▶ DIRECTIVE 1: In the forum thread on Sparc64 assembly, reproduce the passage from "Does anybody have" up to and including "on Sparc. Thanks.", swapping "assembler" for "machine code".

▶ DOCUMENT SEGMENT:

# Sparc64 assembly?



## randux (Jun 29, 2011)

I asked on daemonforums and I see lots of familiar nicks here but here goes anyway.

Does anybody have any good resources for learning Sparc64 assembly? I have the Sparc v9 architecture guide and the Solaris Sparc Assembly reference but I need more of a learning type resource than those references. I have experience in assembler but not on Sparc. Thanks.


----------



## SirDice (Jun 30, 2011)

This looks like something you're looking for:
http://www.amazon.com/SPARC-Archite...5963/ref=sr_1_1?ie=UTF8&qid=1309415536&sr=8-1


----------



## randux (Jun 30, 2011)

Not if you read the reviews below!

Thanks anyway though.


----------



## graudeejs (Jun 30, 2011)

Some rondom Googled source, I think they're helpful. Mostly 32bit, but that's not that big a difference (I think):

http://www.cs.clemson.edu/~mark/sparc_assembly.html
http://www.cs.fsu.edu/~xyuan/cop5621/sparc.txt
http://www.cs.princeton.edu/courses/archive/spr96/cs217/precepts/sparc.html
http://www.cs.unm.edu/~maccabe/classes/341/labman/labman.html


----------



## randux (Jun 30, 2011)

Hey thanks a lot. I found those sources and they look good but I was hoping to find "the one" book that had an A to Z coverage. If I can't I will use sources like the ones you posted and hope things eventually come together. Sparc is really weird! Good to see you still here btw


----------



## graudeejs (Jun 30, 2011)

randux said:
			
		

> Hey thanks alot. I found those sources and they look good but I was hoping to find "the one" book that had an A to Z coverage. If I can't I will use sources like the ones you posted and hope things eventually come together. Sparc is really weird!



On stackoverflow there was recommendation to compile C program and disassemble it.
It could also give some interesting start.




			
				randux said:
			
		

> Good to see you still here btw


----------



## randux (Jun 30, 2011)

Yes, I think it's ok if you know C and just want to understand how C is compiled on Sparc, but I hear gcc does not optimize well on Sparc so at least use Sun's compiler! But if you want to really understand the Sparc architecture and environment it's not the right way to learn. And I'm not a C programmer. Anyway thanks for trying to help.


----------

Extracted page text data
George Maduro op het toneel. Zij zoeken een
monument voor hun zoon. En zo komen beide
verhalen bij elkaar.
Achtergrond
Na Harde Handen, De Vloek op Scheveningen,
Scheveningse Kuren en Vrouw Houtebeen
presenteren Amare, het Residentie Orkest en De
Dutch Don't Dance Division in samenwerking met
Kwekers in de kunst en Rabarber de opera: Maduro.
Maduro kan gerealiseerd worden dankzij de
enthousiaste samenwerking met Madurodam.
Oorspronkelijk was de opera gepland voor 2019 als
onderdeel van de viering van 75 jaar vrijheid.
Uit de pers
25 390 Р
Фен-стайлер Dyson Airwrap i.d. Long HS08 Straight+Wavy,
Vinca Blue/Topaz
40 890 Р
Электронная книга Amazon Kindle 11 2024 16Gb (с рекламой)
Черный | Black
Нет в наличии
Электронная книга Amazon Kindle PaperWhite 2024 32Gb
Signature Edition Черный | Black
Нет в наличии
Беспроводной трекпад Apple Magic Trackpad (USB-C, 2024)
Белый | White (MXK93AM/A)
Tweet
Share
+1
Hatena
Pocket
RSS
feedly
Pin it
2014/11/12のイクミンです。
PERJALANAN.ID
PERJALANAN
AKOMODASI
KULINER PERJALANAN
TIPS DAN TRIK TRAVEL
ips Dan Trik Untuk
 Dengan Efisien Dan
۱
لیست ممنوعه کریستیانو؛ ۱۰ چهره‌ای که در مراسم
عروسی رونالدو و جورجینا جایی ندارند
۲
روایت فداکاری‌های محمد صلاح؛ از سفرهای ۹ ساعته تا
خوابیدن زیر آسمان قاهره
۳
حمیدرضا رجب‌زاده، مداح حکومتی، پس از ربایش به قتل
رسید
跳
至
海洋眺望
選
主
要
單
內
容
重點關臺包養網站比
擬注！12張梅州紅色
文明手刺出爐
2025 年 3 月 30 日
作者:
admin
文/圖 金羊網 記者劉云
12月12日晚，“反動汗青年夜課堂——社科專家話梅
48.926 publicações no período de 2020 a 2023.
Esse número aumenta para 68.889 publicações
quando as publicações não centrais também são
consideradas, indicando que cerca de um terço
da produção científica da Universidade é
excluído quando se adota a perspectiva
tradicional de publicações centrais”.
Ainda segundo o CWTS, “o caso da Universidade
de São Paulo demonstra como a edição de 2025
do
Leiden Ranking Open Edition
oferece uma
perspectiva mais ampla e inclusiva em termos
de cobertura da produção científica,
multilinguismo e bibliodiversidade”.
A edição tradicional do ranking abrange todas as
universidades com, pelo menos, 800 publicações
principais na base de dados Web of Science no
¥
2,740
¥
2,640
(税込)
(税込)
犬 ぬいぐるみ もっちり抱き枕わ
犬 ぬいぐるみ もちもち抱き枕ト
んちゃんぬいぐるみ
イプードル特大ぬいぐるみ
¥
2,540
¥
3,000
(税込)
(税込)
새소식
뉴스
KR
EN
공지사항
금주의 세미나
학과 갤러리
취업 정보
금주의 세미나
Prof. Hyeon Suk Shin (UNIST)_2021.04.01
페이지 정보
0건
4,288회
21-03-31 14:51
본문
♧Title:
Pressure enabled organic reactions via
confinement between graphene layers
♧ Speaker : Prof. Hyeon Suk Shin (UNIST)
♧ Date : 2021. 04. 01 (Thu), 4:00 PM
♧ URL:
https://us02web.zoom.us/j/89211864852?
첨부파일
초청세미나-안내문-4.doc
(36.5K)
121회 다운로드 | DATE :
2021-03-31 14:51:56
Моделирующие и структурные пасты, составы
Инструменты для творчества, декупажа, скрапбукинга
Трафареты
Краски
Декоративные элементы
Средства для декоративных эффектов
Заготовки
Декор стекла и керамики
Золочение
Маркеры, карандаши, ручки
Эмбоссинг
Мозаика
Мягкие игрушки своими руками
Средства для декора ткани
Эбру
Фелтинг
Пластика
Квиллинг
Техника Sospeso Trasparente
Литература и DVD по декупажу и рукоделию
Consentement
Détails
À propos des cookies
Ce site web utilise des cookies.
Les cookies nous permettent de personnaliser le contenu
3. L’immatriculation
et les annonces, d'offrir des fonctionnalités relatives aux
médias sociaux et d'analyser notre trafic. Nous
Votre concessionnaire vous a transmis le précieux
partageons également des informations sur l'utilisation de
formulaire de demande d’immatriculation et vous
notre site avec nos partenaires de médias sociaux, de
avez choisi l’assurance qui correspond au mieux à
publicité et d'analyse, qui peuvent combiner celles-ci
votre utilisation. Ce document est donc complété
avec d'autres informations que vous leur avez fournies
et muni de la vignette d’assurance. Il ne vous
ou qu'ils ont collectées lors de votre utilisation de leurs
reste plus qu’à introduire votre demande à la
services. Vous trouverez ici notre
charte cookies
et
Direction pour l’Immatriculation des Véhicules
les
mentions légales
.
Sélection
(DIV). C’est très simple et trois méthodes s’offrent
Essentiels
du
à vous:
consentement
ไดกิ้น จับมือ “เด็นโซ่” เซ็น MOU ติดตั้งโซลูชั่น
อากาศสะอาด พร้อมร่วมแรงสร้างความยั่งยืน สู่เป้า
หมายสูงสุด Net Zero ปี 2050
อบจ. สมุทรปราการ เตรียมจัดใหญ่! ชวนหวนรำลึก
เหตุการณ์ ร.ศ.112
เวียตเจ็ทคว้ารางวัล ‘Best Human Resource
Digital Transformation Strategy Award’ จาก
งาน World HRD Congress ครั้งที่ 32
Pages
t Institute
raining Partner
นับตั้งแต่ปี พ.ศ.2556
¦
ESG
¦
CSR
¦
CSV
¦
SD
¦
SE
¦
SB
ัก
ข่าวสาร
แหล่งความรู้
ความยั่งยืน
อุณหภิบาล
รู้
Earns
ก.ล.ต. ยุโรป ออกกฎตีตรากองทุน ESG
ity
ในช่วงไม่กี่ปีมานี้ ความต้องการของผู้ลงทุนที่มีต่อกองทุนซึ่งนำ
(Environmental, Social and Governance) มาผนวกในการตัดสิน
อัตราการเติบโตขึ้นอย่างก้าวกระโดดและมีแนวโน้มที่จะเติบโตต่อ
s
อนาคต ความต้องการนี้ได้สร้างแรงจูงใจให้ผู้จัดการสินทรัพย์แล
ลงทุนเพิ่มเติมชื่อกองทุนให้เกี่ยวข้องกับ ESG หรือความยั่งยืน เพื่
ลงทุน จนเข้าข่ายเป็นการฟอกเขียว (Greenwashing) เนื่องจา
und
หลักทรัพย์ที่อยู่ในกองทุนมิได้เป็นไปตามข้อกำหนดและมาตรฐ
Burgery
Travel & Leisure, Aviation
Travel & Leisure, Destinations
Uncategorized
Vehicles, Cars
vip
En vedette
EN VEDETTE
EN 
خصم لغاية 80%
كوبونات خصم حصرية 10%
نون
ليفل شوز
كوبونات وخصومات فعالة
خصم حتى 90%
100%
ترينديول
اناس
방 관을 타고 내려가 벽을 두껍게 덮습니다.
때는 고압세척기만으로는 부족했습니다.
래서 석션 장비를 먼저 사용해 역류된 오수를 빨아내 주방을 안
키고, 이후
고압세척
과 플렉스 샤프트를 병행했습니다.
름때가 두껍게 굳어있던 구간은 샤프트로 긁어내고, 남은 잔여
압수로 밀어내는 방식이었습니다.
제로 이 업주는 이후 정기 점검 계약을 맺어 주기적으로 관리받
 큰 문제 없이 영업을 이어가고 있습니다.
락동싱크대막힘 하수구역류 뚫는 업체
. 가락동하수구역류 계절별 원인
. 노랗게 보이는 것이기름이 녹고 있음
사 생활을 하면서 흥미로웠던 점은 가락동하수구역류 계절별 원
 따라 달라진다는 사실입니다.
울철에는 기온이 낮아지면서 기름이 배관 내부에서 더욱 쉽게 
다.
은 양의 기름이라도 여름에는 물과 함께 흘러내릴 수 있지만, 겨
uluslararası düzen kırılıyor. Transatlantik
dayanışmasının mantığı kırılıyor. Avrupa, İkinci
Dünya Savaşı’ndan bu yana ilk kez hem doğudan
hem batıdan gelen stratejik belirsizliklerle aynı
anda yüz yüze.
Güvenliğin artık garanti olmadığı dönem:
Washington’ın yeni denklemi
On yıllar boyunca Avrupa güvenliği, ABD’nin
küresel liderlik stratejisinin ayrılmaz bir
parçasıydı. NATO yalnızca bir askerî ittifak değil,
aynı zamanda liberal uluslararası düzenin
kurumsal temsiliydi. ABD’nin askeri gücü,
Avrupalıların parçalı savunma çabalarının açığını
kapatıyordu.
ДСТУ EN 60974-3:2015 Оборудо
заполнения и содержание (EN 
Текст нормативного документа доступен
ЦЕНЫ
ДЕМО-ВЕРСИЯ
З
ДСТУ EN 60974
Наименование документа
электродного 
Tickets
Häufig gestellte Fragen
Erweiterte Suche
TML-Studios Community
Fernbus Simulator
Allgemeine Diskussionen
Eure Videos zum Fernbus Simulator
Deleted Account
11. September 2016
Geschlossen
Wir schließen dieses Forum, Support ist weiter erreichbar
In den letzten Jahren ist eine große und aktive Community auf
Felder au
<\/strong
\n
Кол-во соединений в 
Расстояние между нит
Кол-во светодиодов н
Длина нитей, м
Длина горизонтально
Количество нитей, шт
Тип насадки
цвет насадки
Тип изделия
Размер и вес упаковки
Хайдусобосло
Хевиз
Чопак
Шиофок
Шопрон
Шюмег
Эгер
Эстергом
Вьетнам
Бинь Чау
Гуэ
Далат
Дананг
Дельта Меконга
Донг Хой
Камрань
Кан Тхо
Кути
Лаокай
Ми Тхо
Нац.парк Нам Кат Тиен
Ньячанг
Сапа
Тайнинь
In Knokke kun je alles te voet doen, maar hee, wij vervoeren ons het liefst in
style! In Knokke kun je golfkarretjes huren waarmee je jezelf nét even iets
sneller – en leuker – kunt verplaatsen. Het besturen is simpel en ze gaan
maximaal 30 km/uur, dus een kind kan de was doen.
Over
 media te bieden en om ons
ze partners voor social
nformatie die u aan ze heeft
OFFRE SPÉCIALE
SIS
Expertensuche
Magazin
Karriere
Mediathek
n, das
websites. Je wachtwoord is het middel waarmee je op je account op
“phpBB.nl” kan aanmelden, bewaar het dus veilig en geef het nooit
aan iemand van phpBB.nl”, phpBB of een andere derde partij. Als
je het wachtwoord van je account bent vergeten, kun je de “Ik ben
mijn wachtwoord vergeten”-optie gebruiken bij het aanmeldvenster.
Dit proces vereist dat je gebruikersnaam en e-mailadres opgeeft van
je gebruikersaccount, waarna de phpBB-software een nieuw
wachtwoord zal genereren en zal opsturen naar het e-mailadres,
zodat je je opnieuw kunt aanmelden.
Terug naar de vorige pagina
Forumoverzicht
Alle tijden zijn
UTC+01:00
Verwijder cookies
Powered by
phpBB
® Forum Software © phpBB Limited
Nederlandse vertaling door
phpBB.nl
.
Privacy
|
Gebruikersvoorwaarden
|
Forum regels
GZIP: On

▶ DIRECTIVE 2: Echo the extracted page text data word for word, from the start of the records up to and including the line with "Maduro kan gerealiseerd worden dankzij de".

▶ OUTPUT 1:
Does anybody have any good resources for learning Sparc64 assembly? I have the Sparc v9 architecture guide and the Solaris Sparc Assembly reference but I need more of a learning type resource than those references. I have experience in machine code but not on Sparc. Thanks.

▶ OUTPUT 2:
George Maduro op het toneel. Zij zoeken een
monument voor hun zoon. En zo komen beide
verhalen bij elkaar.
Achtergrond
Na Harde Handen, De Vloek op Scheveningen,
Scheveningse Kuren en Vrouw Houtebeen
presenteren Amare, het Residentie Orkest en De
Dutch Don't Dance Division in samenwerking met
Kwekers in de kunst en Rabarber de opera: Maduro.
Maduro kan gerealiseerd worden dankzij de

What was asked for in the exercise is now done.